Reading performance was assessed at 10 years using both teacher assessments of achievement based on National Curriculum criteria, and the results of a web-based adaptation of the reading comprehension portion of the Peabody Individual Achievement Test (PIAT) [45] (See [9] for full details). The mean of the two standardised scores was also used as a composite reading measure.

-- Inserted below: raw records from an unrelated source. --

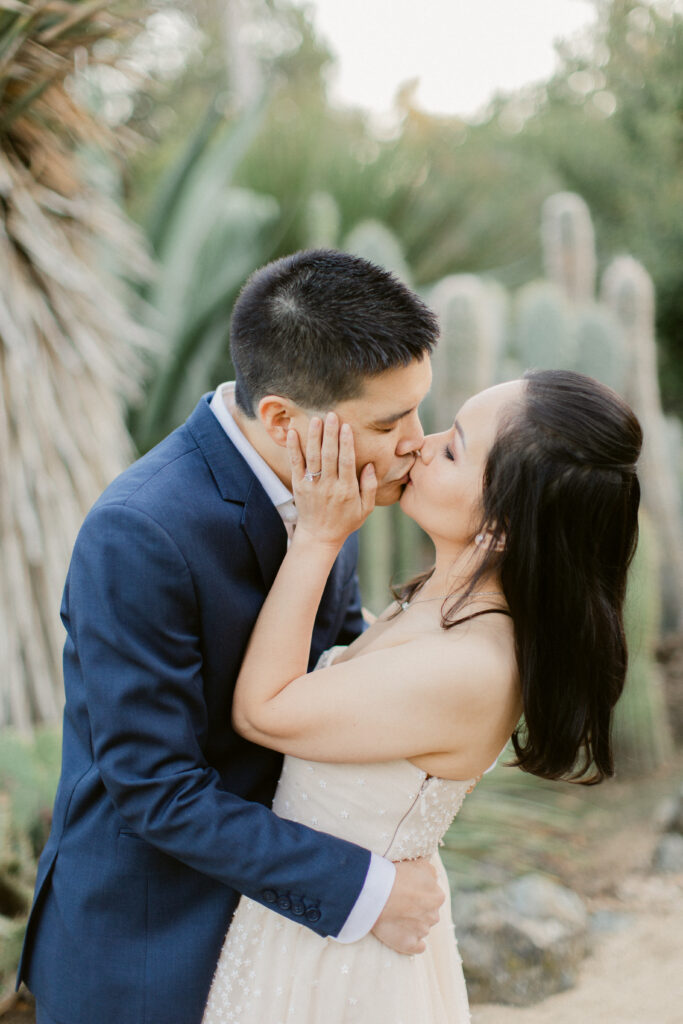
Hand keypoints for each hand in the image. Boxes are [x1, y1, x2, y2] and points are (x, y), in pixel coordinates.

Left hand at [287, 413, 375, 548]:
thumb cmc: (346, 521)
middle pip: (329, 456)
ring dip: (314, 437)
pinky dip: (294, 448)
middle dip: (330, 434)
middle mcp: (328, 486)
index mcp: (346, 490)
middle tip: (331, 415)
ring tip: (316, 419)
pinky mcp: (299, 486)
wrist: (319, 536)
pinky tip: (293, 433)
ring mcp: (312, 486)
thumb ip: (370, 486)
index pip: (346, 462)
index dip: (346, 443)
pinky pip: (296, 464)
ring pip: (313, 457)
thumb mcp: (365, 508)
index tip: (346, 426)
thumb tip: (371, 465)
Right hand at [371, 859, 444, 954]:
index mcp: (438, 896)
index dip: (419, 892)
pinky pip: (418, 947)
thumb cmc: (396, 874)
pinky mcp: (410, 944)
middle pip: (428, 913)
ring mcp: (422, 931)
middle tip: (399, 902)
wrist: (378, 893)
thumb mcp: (421, 863)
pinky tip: (404, 936)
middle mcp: (433, 915)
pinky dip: (412, 943)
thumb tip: (433, 876)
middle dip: (417, 909)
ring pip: (421, 928)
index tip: (406, 889)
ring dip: (412, 924)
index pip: (433, 896)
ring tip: (395, 916)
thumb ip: (431, 872)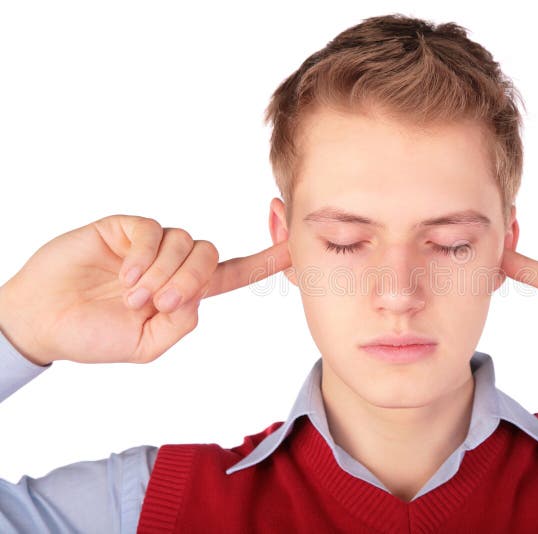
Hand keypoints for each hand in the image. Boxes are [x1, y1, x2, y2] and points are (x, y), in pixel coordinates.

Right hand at [0, 214, 291, 365]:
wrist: (43, 322)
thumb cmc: (94, 336)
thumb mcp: (146, 346)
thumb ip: (181, 323)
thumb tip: (197, 294)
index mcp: (184, 292)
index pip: (233, 273)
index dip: (265, 261)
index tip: (295, 247)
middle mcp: (172, 263)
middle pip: (211, 255)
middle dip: (191, 280)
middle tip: (159, 303)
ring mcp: (149, 244)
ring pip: (183, 243)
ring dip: (162, 274)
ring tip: (133, 297)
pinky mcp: (124, 228)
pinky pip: (152, 231)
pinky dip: (143, 257)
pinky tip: (123, 277)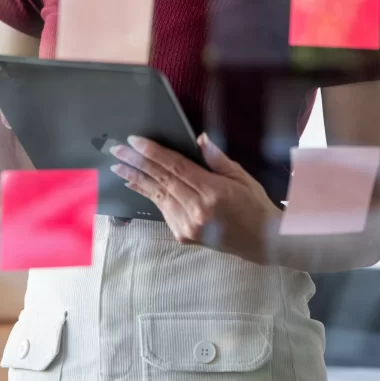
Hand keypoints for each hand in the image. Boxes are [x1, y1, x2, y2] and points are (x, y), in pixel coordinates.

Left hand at [109, 133, 283, 265]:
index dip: (153, 153)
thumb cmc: (254, 205)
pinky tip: (135, 184)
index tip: (135, 141)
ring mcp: (188, 225)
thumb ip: (216, 158)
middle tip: (116, 150)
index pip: (175, 167)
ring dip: (136, 178)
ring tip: (118, 166)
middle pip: (160, 180)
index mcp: (212, 192)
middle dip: (136, 163)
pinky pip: (162, 209)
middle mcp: (197, 210)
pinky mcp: (183, 235)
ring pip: (156, 195)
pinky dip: (147, 194)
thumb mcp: (241, 176)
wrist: (263, 242)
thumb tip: (199, 139)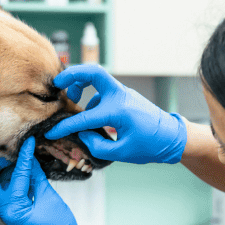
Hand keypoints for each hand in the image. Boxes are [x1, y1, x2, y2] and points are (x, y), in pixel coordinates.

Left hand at [0, 137, 100, 224]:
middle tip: (12, 151)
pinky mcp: (13, 212)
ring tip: (18, 157)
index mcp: (12, 208)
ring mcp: (7, 212)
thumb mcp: (49, 197)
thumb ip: (37, 177)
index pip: (15, 176)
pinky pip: (6, 191)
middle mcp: (5, 210)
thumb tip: (30, 159)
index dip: (22, 157)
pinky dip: (13, 179)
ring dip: (4, 170)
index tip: (27, 142)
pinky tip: (25, 170)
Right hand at [48, 64, 187, 163]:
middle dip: (72, 74)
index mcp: (118, 111)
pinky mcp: (124, 96)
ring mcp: (123, 93)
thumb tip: (83, 135)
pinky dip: (92, 100)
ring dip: (80, 86)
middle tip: (57, 84)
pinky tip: (90, 116)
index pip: (84, 118)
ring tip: (72, 101)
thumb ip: (97, 146)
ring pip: (96, 80)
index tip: (51, 132)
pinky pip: (102, 92)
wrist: (173, 137)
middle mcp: (120, 96)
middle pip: (93, 72)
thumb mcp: (122, 153)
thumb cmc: (151, 146)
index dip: (65, 126)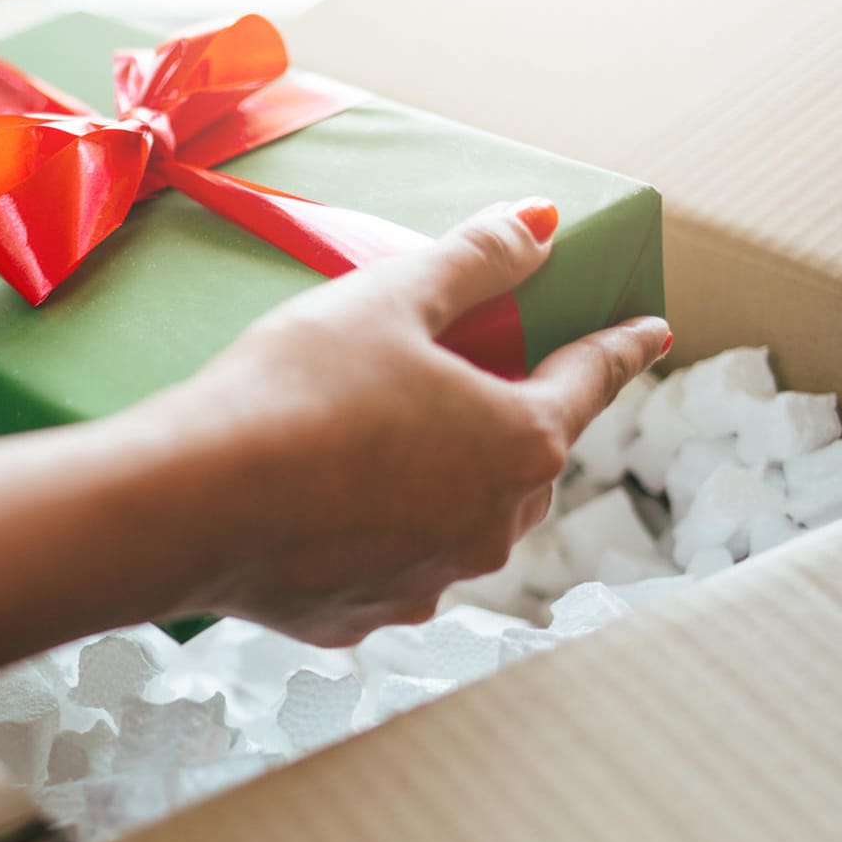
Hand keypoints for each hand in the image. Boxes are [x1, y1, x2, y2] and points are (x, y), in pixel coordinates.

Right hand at [139, 199, 670, 645]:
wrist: (191, 503)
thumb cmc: (295, 390)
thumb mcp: (389, 301)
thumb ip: (474, 260)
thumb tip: (541, 223)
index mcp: (519, 441)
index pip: (590, 380)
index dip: (620, 347)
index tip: (650, 331)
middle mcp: (492, 527)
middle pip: (528, 459)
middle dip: (515, 418)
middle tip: (483, 379)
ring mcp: (431, 582)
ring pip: (462, 522)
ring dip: (443, 482)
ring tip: (383, 441)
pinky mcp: (363, 617)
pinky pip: (391, 567)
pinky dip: (374, 535)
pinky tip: (323, 505)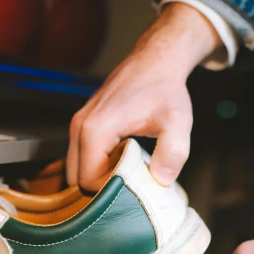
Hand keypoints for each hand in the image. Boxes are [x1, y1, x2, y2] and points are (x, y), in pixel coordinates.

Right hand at [67, 3, 221, 190]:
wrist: (155, 61)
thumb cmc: (165, 89)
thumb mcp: (178, 122)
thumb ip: (173, 153)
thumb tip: (161, 180)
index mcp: (95, 130)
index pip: (88, 181)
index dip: (111, 191)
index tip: (136, 185)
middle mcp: (79, 127)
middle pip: (76, 179)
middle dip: (101, 188)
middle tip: (131, 185)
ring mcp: (77, 124)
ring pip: (75, 168)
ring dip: (98, 177)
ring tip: (128, 173)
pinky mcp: (81, 123)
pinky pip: (80, 156)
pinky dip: (96, 165)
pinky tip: (122, 160)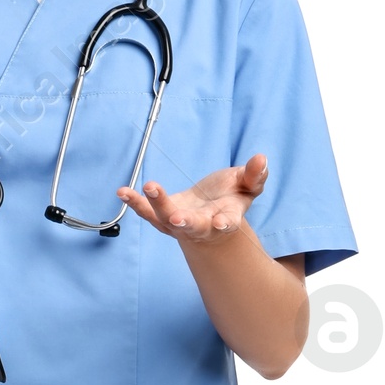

### General cognitive ability at age 10

General cognitive ability was assessed at 10 years using web-based adaptations of two verbal tests - WISC-III Multiple (General Knowledge) choice Information and WISC-III Vocabulary Multiple Choice [46] - and two non-verbal reasoning tests - WISC-III-UK Picture Completion [46] and Raven's Standard Progressive Matrices [47]. Principal components analysis has revealed that the first principal component accounts for 55% of the variance in these measures at age 10 [9]. Thus, where results on all four tests were available, the four standardised scores were summed, and the mean standardised score was used as a composite measure of general cognitive ability.

### Statistical Analyses

All measures were standardised to a mean of 0 and a standard deviation of 1 and corrected for sex and age at time of testing. All analyses involved the estimation of Pearson product-moment correlations in R [48]. These were used to assess i) the phenotypic correlations of each of the cognitive measures with the composite measure of mathematical ability at age 10 ii) the association between each of the cognitive measures and the 10- and 43-SNP sets, and iii) the association between each of the cognitive measures and the three SNPs (included in both the 10- and 43-SNP sets) showing the strongest associations with the mathematics composite measure - rs11225308, rs363449 and rs17278234. In the original genome-wide association study of mathematical ability, the associations of these three SNPs remained after Bonferroni correction for multiple testing. Association was tested under the additive model by additively coding the genotypes of the individual SNPs and the SNP-set scores. One-tailed p-values are reported for all SNP analyses because we expect SNP associations in the same direction as previously observed with the composite measure of mathematics. P-values were also subject to Bonferroni correction for the five tests of association - with the two SNP sets and three individual SNPs - conducted simultaneously for each measure.

### Power

Power was estimated post-hoc using the Genetic Power Calculator [49]. The sample sizes involved in the present study varied greatly across measures. The mean N across all analyses was 2112. A sample of this size has 80% power to detect an association with an effect size of 0.45% (i.e a correlation of 0.067) for a causal QTL of 20% minor allele frequency. The smallest sample of 1431 individuals with data available on both the 10-SNP set and a measure of g at 10 has 80% power to detect an effect size of 0.7% (i.e. a correlation of 0.084). The largest sample of 3891 individuals with available data on both rs17278234 genotype and mathematics ratings at 7 years, had 80% power to detect an effect size of 0.25% (i.e. a correlation of 0.05).